◆ **EXTRACT PROVIDED**:
§

JULIAN OF NORWICH: CONTINUITIES:

JULIAN OF NORWICH IN THE AUGUSTINE BAKER MANUSCRIPTS

REV. JOHN P.H. CLARK



om Augustine Baker, OSB (1575-1641), is known above all for Sancta Sophia (Holy Wisdom), distilled from his treatises written principally for the English Benedictine nuns of Cambrai (now at Stanbrook) by his confrère Dom Serenus Cressy, and first published at Douai in 1657. His unpublished treatises are now in process of publication in the series Analecta Cartusiana (Salzburg University), which makes for a more direct and intimate appreciation of Fr Baker himself./1 He was a boarder (supplementary priest) at the Cambrai convent from the end of 1624 to the summer of 1633, when he was moved to the Benedictine house at Douai; in 1638 he was sent on the English Mission. Though not the Vicar (official chaplain) to the nuns, he became confessor and spiritual director to very many of them. Dame Catherine Gascoigne, who became Abbess in 1629, was a life-long supporter of his teaching on the spiritual life.

§

Extracted data entries
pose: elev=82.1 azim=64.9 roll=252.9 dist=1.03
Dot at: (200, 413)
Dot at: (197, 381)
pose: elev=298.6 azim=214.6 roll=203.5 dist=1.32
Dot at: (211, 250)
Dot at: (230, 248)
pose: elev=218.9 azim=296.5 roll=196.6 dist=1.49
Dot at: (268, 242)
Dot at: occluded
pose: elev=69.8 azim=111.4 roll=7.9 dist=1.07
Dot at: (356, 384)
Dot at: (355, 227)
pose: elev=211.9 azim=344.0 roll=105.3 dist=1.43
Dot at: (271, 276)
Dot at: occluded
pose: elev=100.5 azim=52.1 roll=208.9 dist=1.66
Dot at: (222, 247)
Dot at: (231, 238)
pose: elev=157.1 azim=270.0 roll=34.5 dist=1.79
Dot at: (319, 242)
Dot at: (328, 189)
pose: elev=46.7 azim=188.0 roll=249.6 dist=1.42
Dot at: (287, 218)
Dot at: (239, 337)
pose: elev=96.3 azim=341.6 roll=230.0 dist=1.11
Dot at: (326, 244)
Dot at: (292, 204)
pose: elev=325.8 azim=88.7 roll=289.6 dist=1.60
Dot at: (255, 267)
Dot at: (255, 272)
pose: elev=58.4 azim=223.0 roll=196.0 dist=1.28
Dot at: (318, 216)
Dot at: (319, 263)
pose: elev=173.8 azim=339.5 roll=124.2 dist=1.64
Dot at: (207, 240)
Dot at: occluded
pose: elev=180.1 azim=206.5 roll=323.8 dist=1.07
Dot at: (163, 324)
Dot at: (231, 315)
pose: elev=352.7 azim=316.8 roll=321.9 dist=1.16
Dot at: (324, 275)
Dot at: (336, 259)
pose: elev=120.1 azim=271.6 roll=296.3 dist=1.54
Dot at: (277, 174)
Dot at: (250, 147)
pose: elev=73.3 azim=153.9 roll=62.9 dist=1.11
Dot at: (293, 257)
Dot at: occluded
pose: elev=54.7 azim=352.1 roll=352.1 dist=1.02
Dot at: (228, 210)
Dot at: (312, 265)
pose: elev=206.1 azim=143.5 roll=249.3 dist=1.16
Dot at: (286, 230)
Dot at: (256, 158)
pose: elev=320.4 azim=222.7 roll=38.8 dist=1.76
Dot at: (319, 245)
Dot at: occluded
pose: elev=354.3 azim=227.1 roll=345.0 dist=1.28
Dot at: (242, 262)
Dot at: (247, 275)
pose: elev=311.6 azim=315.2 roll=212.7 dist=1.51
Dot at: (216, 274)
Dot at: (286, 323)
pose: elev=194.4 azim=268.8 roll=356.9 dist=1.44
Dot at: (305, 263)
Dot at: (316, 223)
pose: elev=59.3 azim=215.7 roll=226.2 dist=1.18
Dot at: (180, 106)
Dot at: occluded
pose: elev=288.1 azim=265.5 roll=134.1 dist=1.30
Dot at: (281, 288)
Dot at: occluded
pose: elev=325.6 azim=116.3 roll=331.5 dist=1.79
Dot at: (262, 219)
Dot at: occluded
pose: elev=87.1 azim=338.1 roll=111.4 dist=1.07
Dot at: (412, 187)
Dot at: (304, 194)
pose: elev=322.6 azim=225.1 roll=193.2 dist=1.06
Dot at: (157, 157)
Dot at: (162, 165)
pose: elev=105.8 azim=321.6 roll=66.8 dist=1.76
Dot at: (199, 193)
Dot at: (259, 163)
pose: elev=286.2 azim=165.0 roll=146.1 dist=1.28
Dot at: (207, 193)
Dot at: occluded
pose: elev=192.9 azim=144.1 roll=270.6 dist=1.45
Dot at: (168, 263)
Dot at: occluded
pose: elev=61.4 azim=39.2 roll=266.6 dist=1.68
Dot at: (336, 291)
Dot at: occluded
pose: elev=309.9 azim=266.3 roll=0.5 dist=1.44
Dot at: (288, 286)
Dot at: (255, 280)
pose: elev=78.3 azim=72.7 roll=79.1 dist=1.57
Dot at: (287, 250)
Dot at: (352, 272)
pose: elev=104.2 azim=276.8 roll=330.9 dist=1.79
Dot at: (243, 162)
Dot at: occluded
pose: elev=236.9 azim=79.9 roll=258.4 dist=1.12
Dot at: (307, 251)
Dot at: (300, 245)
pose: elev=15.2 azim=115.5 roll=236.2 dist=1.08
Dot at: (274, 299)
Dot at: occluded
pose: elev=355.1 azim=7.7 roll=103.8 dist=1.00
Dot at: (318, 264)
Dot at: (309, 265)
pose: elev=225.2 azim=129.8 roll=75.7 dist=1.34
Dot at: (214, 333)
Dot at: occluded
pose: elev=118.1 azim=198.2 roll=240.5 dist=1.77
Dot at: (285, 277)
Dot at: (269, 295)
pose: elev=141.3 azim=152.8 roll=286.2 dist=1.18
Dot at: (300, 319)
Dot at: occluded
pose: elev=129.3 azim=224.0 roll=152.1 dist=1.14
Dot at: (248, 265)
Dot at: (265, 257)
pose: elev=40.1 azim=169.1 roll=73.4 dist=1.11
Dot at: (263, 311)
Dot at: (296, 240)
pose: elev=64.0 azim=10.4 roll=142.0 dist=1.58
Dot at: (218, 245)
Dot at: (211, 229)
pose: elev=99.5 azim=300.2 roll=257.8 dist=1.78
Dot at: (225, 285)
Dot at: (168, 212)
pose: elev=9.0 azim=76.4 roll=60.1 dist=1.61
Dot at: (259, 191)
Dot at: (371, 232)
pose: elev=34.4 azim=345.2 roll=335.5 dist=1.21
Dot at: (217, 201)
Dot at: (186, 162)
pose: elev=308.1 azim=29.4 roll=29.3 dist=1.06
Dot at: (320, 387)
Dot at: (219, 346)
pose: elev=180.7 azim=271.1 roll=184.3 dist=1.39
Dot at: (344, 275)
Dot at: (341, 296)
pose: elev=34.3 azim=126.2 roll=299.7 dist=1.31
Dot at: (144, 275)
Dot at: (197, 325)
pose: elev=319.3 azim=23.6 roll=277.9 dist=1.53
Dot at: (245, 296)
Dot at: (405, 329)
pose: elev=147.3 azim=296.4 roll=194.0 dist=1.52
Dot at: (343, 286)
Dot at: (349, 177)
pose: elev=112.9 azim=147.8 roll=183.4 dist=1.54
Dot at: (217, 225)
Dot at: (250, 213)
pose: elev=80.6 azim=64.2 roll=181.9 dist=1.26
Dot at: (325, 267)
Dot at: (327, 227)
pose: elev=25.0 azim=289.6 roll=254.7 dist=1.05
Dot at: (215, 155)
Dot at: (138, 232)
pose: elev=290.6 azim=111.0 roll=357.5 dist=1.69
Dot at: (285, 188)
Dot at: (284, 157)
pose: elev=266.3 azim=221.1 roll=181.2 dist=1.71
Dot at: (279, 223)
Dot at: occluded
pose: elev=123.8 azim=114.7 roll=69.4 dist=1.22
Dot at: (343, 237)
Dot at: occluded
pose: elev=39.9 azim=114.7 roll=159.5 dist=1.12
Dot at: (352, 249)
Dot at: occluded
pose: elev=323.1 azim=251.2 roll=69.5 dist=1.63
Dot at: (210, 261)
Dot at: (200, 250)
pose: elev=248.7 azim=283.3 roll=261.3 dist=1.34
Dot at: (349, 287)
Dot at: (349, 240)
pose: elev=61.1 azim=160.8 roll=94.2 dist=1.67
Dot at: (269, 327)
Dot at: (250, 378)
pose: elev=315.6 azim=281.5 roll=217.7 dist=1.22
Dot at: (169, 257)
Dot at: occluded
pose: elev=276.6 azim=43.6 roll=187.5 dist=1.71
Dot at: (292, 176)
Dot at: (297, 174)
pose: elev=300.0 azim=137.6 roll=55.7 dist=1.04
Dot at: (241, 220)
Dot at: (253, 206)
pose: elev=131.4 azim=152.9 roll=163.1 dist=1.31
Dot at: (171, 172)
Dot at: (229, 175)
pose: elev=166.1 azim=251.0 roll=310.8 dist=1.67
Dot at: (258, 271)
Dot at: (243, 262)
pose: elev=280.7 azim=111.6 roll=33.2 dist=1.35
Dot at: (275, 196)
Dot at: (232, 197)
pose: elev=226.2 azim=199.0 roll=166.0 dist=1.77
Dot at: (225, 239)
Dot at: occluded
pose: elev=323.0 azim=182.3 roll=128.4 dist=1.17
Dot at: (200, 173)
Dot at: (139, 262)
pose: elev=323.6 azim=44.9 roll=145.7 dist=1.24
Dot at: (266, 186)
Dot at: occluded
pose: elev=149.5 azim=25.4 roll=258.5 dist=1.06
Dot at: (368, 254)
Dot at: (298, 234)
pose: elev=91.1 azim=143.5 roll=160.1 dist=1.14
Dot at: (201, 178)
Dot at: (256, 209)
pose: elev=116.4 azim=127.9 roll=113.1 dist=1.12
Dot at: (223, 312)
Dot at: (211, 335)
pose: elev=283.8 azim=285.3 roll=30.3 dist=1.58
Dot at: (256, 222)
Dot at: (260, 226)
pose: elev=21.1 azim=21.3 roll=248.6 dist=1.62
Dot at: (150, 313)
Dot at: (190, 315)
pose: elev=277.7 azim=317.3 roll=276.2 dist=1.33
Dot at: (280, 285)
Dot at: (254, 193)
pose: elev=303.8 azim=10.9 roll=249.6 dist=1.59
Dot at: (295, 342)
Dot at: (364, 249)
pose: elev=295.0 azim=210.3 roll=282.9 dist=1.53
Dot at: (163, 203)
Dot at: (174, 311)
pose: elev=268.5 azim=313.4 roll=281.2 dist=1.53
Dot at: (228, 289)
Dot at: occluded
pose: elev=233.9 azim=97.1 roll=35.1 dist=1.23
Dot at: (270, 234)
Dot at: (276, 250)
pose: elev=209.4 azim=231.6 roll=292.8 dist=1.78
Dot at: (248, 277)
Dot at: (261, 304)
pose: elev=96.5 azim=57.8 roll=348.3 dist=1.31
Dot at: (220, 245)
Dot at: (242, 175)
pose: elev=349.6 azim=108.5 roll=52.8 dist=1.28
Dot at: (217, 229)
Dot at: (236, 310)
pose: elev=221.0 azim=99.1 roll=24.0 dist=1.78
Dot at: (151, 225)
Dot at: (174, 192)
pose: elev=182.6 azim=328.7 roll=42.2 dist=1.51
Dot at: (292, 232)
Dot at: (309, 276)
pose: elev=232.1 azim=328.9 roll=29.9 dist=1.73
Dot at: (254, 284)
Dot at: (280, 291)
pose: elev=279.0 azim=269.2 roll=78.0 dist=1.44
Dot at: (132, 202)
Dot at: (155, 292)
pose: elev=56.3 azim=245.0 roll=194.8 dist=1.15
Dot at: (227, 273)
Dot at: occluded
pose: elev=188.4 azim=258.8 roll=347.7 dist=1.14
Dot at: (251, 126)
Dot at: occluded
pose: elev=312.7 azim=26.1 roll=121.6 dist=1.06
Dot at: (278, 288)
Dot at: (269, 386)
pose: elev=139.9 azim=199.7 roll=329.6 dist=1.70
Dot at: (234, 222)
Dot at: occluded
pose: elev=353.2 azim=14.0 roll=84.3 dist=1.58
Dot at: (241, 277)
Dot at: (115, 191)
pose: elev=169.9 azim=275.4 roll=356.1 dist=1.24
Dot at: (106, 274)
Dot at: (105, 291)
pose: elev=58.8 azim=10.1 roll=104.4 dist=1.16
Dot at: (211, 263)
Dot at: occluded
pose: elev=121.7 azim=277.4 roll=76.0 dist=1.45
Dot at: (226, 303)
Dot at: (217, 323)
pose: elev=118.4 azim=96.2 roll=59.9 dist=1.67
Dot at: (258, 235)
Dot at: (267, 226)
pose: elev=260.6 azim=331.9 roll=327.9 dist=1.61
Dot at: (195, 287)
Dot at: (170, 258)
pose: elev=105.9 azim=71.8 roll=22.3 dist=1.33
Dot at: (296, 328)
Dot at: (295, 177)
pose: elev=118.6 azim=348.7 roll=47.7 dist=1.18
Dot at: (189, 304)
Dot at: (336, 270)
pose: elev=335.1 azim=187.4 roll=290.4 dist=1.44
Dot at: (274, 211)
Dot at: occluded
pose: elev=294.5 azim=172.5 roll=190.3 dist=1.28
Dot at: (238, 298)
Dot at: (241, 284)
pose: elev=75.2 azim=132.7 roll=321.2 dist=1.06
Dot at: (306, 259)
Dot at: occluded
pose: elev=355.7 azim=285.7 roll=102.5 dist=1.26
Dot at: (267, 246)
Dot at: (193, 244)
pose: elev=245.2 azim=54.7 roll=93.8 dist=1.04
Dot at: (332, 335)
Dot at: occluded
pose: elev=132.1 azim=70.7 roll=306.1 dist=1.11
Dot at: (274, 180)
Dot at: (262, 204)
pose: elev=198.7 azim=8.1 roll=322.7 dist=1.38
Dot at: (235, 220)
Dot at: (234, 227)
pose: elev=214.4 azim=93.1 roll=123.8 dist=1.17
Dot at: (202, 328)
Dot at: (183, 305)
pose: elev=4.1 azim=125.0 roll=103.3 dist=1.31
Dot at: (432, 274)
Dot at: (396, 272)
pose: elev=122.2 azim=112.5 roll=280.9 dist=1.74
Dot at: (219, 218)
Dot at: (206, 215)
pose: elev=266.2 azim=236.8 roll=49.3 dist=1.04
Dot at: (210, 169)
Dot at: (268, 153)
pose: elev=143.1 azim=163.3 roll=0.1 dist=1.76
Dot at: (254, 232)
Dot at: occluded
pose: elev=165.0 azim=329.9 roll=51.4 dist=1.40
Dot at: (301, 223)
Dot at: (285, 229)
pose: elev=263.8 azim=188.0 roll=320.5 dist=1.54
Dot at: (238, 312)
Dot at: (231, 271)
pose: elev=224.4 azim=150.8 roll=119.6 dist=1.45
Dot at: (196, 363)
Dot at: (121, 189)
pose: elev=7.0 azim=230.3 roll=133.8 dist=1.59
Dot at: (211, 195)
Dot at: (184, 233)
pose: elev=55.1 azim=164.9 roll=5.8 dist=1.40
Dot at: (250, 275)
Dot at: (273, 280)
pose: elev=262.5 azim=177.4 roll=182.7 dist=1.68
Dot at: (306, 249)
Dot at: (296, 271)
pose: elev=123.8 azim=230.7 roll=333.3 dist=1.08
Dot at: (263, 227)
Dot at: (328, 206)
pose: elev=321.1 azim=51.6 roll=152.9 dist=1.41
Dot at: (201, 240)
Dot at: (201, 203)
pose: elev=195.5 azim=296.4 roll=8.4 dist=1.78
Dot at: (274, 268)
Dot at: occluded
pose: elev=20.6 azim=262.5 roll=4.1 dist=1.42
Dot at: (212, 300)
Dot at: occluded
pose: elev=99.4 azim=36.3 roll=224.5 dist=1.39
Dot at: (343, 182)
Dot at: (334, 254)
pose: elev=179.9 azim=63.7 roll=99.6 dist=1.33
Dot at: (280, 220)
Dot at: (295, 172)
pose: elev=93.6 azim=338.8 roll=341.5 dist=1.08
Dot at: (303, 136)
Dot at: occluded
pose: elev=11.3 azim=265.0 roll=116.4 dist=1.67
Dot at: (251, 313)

§

◆ **TASK SET**:
1 - How would you render this sentence from the passage on Augustine Baker in Spanish: "Dame Catherine Gascoigne, who became Abbess in 1629, was a life-long supporter of his teaching on the spiritual life."
2 - Which years appear in the passage on Augustine Baker? List every one, in the order they occur.
3 - Carry on the passage on Augustine Baker from its final sentence.

◆ **ANSWERS TO EACH TASK**:
1 - Dame Catherine Gascoigne, que llegó a ser abadesa en 1629, fue durante toda su vida partidaria de su enseñanza sobre la vida espiritual.

2 - 1575, 1641, 1657, 1624, 1633, 1638, 1629

3 -
Father Baker was very widely read in the classical writers on prayer and spirituality, from the Desert Fathers and John  Cassian (with Dorotheus of Gaza and John Climacus in Latin translation), through the principal Latin writers of his own day. He made many translations from Latin authors into English for the nuns. A significant part of his programme was to encourage the reading of significant pre-Reformation English texts, either from printed editions if these were available, or else from manuscript copies; if the nuns did not already have a copy in their library, he sought out copies for them. His reading-list for the nuns exists in various forms./2 In the fullest form known to survive, it includes Walter Hilton's Scale of Perfection, William Bond's Pilgrimage of Perfection, Remedies against Temptations (ascribed to Richard Rolle of Hampole, but actually the Augustinian Friar William Flete), The Twelve Fruits of the Holy Ghost, 'Hampolls Works in one volume', William Whitford's Tunne or Pipe of Perfection, and The Cloud of Unknowing./3

Julian's Revelations of Divine Love are not included in Fr Baker's reading-lists, nor does he himself directly refer to or quote from Julian in his own treatises giving directions for prayer.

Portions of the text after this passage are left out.